Introduction
Pressure filtration/expression is a process performed in many operations such as dewatering of sludge in waste water treatment [1], thickening of minerals and oil sands tailings in the mining industry [2, 3] and of coal reuse slurries [4], and expressing biological material in the food and beverage industry, such as sugar beet pulp or oil seeds. This paper deals with pressure filtration/expression in a membrane filter press, in which edible fat crystal aggregates, with a diameter of the order of 100 μm (see Figure 1), are separated from an oil-like mother liquor. Essentially, our pressure filtration consists of the same steps as the flexible‐membrane plate‐and‐frame filter press cycle shown in figure 1 of the paper by Stickland et al. [5]. In the application of current interest, a specific pressure-time profile is imposed with the view of optimizing or improving the filtration process in terms of filtration time and the final solid fat contents of the cake.
In a somewhat simplified version of this filtration process, a cake is compressed one-sided to force the liquid through a filter cloth at the other side. At the start of this pressure assisted filtration process, the cake consists of loosely packed porous crystal aggregates containing oil while surrounded by a continuous oil phase (see Figure 2).
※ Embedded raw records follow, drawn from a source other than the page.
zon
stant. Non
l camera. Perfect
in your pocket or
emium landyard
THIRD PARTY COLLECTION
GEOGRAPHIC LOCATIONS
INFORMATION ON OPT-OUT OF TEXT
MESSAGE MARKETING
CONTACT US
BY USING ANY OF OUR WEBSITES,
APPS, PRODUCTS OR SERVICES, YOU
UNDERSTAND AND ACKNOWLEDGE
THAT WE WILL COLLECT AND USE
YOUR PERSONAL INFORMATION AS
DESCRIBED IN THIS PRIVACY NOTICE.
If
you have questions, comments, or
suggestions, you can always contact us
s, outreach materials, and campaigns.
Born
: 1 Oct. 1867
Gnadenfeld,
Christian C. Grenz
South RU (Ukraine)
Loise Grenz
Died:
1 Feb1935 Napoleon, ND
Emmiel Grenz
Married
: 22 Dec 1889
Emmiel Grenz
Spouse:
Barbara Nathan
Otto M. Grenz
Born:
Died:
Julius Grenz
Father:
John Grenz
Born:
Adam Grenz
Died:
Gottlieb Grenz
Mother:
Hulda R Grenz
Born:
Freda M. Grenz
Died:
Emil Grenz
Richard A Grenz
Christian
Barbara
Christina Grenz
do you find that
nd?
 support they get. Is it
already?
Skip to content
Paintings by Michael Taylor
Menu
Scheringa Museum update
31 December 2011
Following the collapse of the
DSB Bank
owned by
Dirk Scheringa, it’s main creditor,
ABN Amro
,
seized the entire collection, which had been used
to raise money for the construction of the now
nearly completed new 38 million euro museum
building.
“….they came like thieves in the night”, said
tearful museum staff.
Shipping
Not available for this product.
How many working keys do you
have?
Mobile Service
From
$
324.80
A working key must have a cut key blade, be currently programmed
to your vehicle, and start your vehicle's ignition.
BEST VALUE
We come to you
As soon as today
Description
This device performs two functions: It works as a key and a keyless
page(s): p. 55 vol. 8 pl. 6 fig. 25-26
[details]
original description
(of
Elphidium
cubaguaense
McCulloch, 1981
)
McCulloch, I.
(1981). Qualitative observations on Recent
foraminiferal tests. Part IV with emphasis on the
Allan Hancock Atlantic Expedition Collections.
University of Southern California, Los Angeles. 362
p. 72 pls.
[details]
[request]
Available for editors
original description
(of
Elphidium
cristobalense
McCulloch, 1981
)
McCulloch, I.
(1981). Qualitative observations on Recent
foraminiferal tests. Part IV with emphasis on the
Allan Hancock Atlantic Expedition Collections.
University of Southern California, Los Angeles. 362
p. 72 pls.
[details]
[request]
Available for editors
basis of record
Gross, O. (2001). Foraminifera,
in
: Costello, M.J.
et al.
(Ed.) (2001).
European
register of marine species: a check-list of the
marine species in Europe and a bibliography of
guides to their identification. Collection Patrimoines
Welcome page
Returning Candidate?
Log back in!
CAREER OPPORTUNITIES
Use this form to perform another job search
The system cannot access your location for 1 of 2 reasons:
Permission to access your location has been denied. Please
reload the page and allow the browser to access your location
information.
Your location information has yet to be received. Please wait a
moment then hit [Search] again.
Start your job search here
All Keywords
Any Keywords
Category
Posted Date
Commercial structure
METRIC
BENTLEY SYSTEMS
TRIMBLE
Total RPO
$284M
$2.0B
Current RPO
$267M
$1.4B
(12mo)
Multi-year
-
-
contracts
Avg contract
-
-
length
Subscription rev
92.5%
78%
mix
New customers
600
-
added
When the pressure is increased, the cake with the aggregates is compressed to force the oil out of the aggregates and to flow, along with the oil surrounding the aggregates, through the consolidating cake towards the filter cloth at the other end. This paper describes a novel model for describing this 1-D expression process in terms of temporally and spatially resolved porosities of aggregates and cake, resulting in a time-dependent oil flux through the cloth out of the cake.